16 Jul 2016 – New York Times

Mr. Erdogan has been no friend to free expression, ruthlessly asserting control over the media and restricting human rights and free speech. Yet thousands responded to his appeal, turning back the rebels and demonstrating that they still value democracy even if Mr. Erdogan has eroded its meaning.

That erosion now seems likely to accelerate, exacting a terrible price from Turkey’s citizens and posing new challenges to international efforts to confront the Islamic State and halt the killing in Turkey’s neighbor, Syria.

Given the chaotic and bloody events of the last two days, there is little doubt that Mr. Erdogan will become more vengeful and obsessed with control than ever, exploiting the crisis not just to punish mutinous soldiers but to further quash whatever dissent is left in Turkey. “They will pay a heavy price for this,” he said, chillingly. “This uprising is a gift from God to us because this will be a reason to cleanse our army.”

Since coming to power as prime minister in 2003, Mr. Erdogan has become an increasingly authoritarian leader who has steered his country far from the vision of a model Muslim democracy that many, in Turkey and around the world, had longed for.

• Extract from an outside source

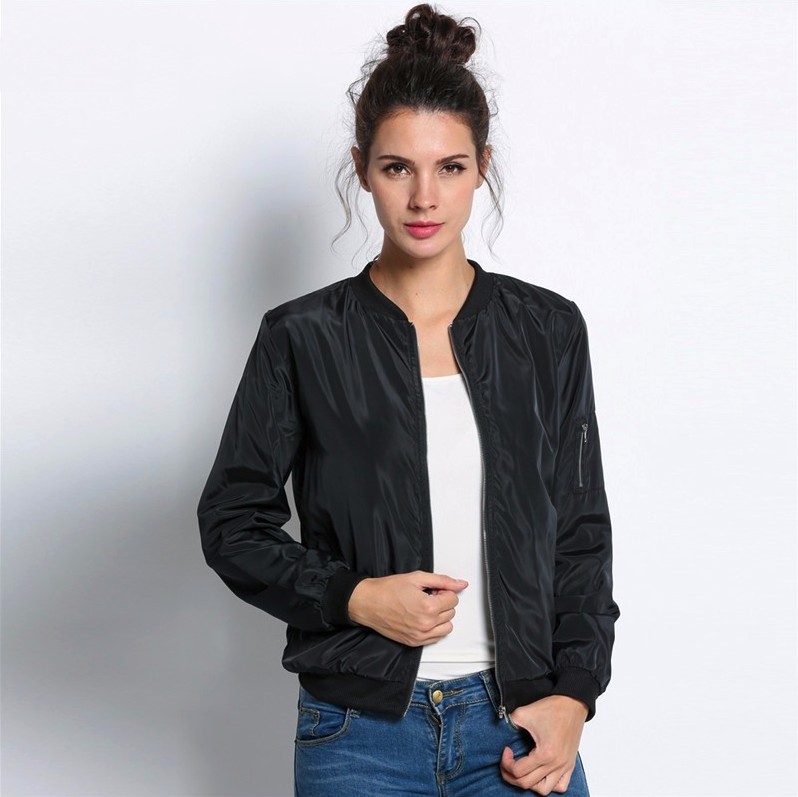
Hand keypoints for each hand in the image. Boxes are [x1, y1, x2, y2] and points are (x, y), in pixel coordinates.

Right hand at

The volatile Middle East cannot afford to have another state unravel, especially one that is also the essential bulwark of NATO’s eastern flank and has the largest army in the region. In a statement late Friday, the United States emphasized its “absolute support for Turkey’s democratically-elected, civilian government and democratic institutions.”

Turkey’s military has a history of mounting coups to defend secularism, although the army has not seized power directly since 1980. There have long been tensions between Mr. Erdogan, whose AKP party has its roots in Islamism, and the military, and he has worked methodically to weaken the army as an institution. More recently, however, the army was seen as regaining some of its clout because it was steering clear of politics and managing a brutal war against Kurdish separatists.

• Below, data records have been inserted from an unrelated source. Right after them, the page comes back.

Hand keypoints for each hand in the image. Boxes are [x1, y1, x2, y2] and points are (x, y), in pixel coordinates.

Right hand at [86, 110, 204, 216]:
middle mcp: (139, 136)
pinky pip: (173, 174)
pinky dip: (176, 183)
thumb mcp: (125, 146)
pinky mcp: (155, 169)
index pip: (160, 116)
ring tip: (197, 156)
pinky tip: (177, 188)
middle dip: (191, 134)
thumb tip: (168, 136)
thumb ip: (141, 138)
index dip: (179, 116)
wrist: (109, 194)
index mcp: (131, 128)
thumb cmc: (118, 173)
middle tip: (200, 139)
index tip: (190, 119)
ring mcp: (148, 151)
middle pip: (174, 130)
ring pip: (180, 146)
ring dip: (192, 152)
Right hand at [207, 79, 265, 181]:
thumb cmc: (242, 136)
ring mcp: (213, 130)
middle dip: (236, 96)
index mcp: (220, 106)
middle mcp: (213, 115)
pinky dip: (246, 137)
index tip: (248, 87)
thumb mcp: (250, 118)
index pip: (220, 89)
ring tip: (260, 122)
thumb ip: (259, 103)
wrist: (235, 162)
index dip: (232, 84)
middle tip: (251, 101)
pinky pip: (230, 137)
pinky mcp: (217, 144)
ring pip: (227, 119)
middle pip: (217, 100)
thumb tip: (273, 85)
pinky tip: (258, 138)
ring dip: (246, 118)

Mr. Erdogan moved rapidly on Saturday to round up his adversaries, real or imagined. Authorities reportedly had detained nearly 3,000 members of the armed forces, including a brigadier general, and purged the judiciary of 2,745 judges. Mr. Erdogan blamed the coup attempt on the followers of Fethullah Gullen, a Muslim cleric living in exile in Pennsylvania, who was his ally until a bitter falling out three years ago. Mr. Gulen’s followers were known to have a strong presence in Turkey’s police and judiciary, but less so in the military. Moreover, Mr. Gulen condemned the coup on the website of his group, Alliance for Shared Values.